◆ Directives
1. Reproduce verbatim the part of the Charlotte-to-Myrtle Beach travel thread below, starting with "We will be back" and going on through "BEST resource around!".
2. In the Charlotte-to-Myrtle Beach travel thread below, condense the paragraph that begins "We will be back up to the airport" into a shorter version that keeps its main facts.

— START OF Selected excerpt —

# Charlotte NC to Myrtle Beach - side trips?



## PrairieGirl (Feb 21, 2006)

Hi, me again....

We are flying into Charlotte (airline points) on March 5th and then driving to Myrtle Beach - I'm guessing that it will take maybe 5 hours?  Anything to stop and visit along the way?  

We will be back up to the airport after a week to change our guests (one group flys out and the next comes in) and then have an extra two days after our exchange to spend somewhere - either Charlotte or someplace along the way - ideas?

This is our first time to either the East Coast or the South, so we would be more than happy to do some cultural/historical type sight seeing.

Suggestions for where to stay in Charlotte?

As always, thanks in advance for any advice/tips you wish to share.  Tuggers are the BEST resource around!

LeAnn


----------



## tomandrobin (Feb 21, 2006)

When you get back to Charlotte and have two days to kill, I would suggest going to Asheville and visit the Biltmore Estate. You can take tours of the mansion, winery, the grounds, etc. Very nice, especially if you were going later in the spring with all of their gardens.


----------



## shagnut (Feb 21, 2006)

I am not sure if you go by South of the Border on the way to MB from Charlotte but if you do , you owe yourself the pleasure of seeing the tackiest tourist attraction in the south. Absolutely nutin cultural about it, but you have to see it to believe it.

— END OF Selected excerpt —
— START OF Supplied data —

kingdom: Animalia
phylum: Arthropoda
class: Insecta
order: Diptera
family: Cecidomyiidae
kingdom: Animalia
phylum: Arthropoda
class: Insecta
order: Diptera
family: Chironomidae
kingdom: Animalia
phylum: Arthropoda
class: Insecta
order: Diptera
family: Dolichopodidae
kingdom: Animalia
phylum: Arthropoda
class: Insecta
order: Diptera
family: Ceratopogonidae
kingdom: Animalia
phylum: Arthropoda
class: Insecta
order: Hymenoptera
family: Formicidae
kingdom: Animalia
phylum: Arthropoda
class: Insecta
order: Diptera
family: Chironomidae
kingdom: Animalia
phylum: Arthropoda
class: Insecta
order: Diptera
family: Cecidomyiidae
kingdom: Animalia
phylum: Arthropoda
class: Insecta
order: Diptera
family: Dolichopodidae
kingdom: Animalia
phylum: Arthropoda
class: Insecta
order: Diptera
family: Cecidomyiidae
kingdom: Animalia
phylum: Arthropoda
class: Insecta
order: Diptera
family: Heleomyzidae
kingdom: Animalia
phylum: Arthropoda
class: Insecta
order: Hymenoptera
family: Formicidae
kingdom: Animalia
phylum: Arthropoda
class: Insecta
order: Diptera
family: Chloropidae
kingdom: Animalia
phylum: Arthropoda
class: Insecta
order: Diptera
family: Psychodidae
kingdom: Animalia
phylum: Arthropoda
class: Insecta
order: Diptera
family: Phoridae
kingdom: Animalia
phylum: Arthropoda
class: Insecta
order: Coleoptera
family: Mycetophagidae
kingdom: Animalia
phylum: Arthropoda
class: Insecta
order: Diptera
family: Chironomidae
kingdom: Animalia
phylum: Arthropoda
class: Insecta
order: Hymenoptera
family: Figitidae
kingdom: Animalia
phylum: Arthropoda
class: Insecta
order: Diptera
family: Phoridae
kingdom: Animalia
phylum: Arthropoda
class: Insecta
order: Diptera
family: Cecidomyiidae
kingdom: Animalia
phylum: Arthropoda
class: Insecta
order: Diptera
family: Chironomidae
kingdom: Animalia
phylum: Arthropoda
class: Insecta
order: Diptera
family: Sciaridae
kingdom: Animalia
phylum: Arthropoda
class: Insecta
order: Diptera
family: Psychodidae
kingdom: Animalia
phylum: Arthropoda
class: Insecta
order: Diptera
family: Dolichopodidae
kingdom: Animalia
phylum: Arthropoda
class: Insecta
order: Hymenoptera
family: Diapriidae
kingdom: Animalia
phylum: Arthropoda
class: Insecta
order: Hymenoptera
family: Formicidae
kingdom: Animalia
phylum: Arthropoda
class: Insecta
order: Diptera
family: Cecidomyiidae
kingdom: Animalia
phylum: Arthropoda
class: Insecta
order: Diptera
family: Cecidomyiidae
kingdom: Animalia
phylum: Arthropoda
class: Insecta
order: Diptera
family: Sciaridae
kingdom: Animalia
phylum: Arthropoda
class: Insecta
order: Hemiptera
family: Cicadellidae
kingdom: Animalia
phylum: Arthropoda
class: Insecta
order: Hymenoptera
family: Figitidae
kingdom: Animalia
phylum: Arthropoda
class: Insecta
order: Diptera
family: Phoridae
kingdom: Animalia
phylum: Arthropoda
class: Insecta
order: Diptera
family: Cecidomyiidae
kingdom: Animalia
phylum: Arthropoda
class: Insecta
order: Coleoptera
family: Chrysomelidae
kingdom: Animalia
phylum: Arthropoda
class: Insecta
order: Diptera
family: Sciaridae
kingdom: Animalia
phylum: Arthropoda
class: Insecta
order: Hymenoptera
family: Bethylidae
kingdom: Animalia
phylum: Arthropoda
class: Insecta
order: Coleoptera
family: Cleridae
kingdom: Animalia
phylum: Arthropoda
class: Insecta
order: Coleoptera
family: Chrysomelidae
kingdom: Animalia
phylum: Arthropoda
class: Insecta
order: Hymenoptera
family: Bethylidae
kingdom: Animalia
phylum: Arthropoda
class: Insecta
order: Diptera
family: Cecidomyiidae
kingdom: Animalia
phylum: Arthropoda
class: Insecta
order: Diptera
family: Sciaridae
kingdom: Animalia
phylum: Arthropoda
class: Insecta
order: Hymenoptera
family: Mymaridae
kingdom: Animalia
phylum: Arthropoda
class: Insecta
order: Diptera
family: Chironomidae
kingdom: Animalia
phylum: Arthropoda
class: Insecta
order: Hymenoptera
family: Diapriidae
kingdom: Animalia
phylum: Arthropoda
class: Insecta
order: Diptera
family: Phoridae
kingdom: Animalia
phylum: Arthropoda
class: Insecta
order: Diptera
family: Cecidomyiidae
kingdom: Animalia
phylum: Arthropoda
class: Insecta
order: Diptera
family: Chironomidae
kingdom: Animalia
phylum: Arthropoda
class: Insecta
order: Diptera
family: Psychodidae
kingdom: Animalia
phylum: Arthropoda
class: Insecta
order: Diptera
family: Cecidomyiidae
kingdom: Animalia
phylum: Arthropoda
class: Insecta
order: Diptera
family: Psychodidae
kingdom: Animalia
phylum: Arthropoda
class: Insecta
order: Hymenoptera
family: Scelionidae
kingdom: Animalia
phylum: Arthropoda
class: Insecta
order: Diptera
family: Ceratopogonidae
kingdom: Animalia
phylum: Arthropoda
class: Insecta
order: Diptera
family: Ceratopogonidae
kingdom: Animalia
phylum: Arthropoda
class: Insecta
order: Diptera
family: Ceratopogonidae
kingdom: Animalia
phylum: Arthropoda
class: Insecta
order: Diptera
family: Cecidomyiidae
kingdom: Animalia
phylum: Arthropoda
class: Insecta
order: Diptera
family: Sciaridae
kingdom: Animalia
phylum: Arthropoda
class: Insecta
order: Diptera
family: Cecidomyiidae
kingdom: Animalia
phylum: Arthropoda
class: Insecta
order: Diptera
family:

— END OF Supplied data —

◆ Results of the exercise
1.
We will be back up to the airport after a week to change our guests (one group flys out and the next comes in) and then have an extra two days after our exchange to spend somewhere - either Charlotte or someplace along the way - ideas?

This is our first time to either the East Coast or the South, so we would be more than happy to do some cultural/historical type sight seeing.

Suggestions for where to stay in Charlotte?

As always, thanks in advance for any advice/tips you wish to share.  Tuggers are the BEST resource around!

2. After a week we return to the airport to swap guests (one group flies out, the next arrives). Then we have two extra days to spend in Charlotte or somewhere along the way. Any ideas?